[Set exercise]: For each statement, answer yes or no depending on whether it agrees with the text on inline data below, and quote the text's exact words that settle it. 1. Inline data given as a JSON object is supported. 2. read_resource() tries to read inline data that is provided as a JSON array. 3. The mediatype of inline data is ignored.

::: Text block :::

Support for inline data is currently limited, e.g. JSON object and string are not supported and schema, mediatype and format are ignored.

data is for inline data (included in the datapackage.json). read_resource() attempts to read data if it is provided as a JSON array:

# The "media" resource has inline data
str(package$resources[[3]]$data)
#> List of 3
#>  $ :List of 5
#>   ..$ media_id      : chr "aed5fa71-3ed4-4284-a6ba-3550d1a4de8d"
#>   ..$ deployment_id : chr "1"
#>   ..$ observation_id: chr "1-1"
#>   ..$ timestamp     : chr "2020-09-28 02:14:59+02:00"
#>   ..$ file_path     : chr "https://multimedia.agouti.eu/assets/aed5fa71-3ed4-4284-a6ba-3550d1a4de8d/file"
#>  $ :List of 5
#>   ..$ media_id      : chr "da81a501-8236-4cbd-aa95-4bc4b10a05df"
#>   ..$ deployment_id : chr "1"
#>   ..$ observation_id: chr "1-1"
#>   ..$ timestamp     : chr "2020-09-28 02:15:00+02:00"
#>   ..$ file_path     : chr "https://multimedia.agouti.eu/assets/da81a501-8236-4cbd-aa95-4bc4b10a05df/file"
#>  $ :List of 5
#>   ..$ media_id      : chr "0ba57608-3cf1-49d6-a5a2-fe680851024d"

::: Given information :::

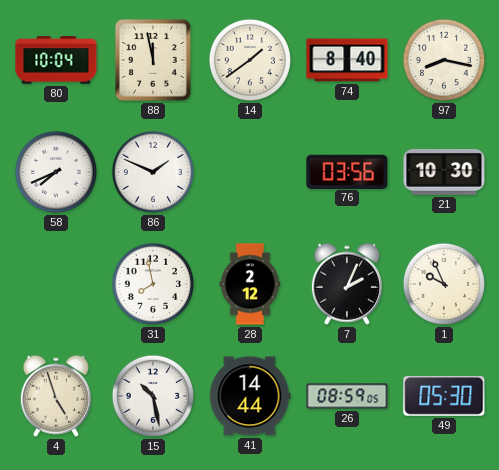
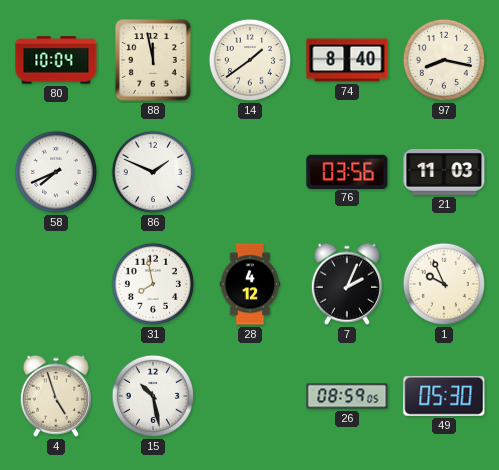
21: 10:30 -> 11:03
28: 2:12 -> 4:12
41: 14:44 -> none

:::

[Task result]:
1. No: "JSON object and string are not supported"
2. Yes: "read_resource() attempts to read data if it is provided as a JSON array"
3. Yes: "schema, mediatype and format are ignored"